Given a function and its nth degree Taylor series approximation, we can use the Lagrange form of the remainder to get a maximum value of the error of approximation. If the series is also an alternating series, we can also use the Alternating Series Estimation Theorem to get a maximum value of the error of approximation. Will the two maximums always be the same?
I have tested a few cases and they turn out to be the same. I'm looking for a proof that they are always the same, or else a counter-example.
Suppose your series is $f(x) = \sum_{n=0}^\infty a_n x^n$ with the signs of $a_n$ alternating. If $|a_n| r^n$ is decreasing to $0$, this is an alternating series for $0 < x < r$.
The alternating series bound for the remainder after the $x^n$ term is then $|a_{n+1}| x^{n+1}$. The Lagrange form for the remainder is $\dfrac{f^{(n+1)}(c)}{(n+1)!} x^{n+1}$, where $0 < c < x$, and to get a bound we want to maximize $|f^{(n+1)}(c)|$ on this interval.
Now $$\dfrac{f^{(n+1)}(c)}{(n+1)!} = \sum_{j=n+1}^\infty {j \choose n+1} a_j c^{j-n-1}$$
The bound is the same as the alternating series bound if the maximum occurs at $c=0$. Now the derivative of this is
$$ \dfrac{f^{(n+2)}(c)}{(n+1)!} = \sum_{j=n+2}^\infty (j-n-1) {j \choose n+1} a_j c^{j-n-2} = (n+2)\sum_{j=n+2}^\infty {j \choose n+2} a_j c^{j-n-2} $$
If it weren't for that ${j \choose n+2}$ factor, this would still be an alternating series, and $f^{(n+2)}(c)$ would have the same sign as $a_{n+2}$, which is opposite to the sign of $a_{n+1}$ and $f^{(n+1)}(c)$, implying that the maximum is at $c=0$. But that factor can mess things up.

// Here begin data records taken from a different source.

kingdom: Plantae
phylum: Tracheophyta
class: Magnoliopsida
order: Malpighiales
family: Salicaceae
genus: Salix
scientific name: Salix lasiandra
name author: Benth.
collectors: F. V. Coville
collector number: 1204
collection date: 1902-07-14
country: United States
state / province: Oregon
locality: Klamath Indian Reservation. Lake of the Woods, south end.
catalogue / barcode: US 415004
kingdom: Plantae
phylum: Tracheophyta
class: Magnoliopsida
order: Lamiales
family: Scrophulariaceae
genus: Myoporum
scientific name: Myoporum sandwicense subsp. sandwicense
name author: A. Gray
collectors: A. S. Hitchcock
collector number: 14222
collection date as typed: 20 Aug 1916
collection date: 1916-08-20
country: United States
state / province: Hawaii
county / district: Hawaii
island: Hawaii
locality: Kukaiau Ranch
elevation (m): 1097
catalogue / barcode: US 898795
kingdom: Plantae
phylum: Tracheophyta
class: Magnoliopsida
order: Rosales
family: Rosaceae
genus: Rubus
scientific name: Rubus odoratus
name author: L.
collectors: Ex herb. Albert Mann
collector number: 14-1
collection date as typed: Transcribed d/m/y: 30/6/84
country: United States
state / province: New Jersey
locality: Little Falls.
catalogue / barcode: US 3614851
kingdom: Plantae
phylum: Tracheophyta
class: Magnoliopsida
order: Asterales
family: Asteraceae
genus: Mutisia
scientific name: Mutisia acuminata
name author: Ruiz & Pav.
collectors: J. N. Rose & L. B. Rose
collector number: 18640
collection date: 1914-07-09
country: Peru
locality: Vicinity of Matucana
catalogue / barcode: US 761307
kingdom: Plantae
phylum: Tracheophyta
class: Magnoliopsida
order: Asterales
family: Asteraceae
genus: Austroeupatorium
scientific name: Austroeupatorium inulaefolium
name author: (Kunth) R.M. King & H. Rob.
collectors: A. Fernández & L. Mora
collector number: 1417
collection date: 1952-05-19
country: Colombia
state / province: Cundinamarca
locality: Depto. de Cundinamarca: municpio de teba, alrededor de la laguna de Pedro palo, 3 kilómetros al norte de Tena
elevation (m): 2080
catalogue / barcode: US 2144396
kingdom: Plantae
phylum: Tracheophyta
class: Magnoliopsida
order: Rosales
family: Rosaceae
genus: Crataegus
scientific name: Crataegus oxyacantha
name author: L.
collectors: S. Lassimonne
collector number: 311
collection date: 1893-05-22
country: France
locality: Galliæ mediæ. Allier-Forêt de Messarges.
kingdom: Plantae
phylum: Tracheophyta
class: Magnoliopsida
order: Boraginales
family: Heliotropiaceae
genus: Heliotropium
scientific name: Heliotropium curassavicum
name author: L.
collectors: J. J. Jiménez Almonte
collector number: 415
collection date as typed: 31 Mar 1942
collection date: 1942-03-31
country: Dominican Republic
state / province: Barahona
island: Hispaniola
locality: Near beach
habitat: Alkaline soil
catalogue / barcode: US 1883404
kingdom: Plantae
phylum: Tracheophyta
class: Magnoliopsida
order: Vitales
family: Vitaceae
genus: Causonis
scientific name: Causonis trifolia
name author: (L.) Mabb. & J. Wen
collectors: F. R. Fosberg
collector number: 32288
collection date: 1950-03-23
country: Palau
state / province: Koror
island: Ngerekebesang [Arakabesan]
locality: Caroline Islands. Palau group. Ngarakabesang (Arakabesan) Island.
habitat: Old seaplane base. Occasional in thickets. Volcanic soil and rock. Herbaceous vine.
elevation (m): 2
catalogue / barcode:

Consider e.g. a series that starts $1 - x + x^2 - x^3 + x^4$, with the remaining terms very small (but still alternating for $0 < x < 1$). You want to estimate the error in the linear approximation $1 - x$. Then $$\dfrac{f''(c)}{2} \approx 1 - 3 c + 6 c^2$$ If $ 1/2 < x < 1$, the maximum of this is not at $c=0$ but rather at $c=x$. The Lagrange bound is then approximately $(1 - 3 x + 6 x^2) x^2$, which is different from the alternating series bound of $x^2$.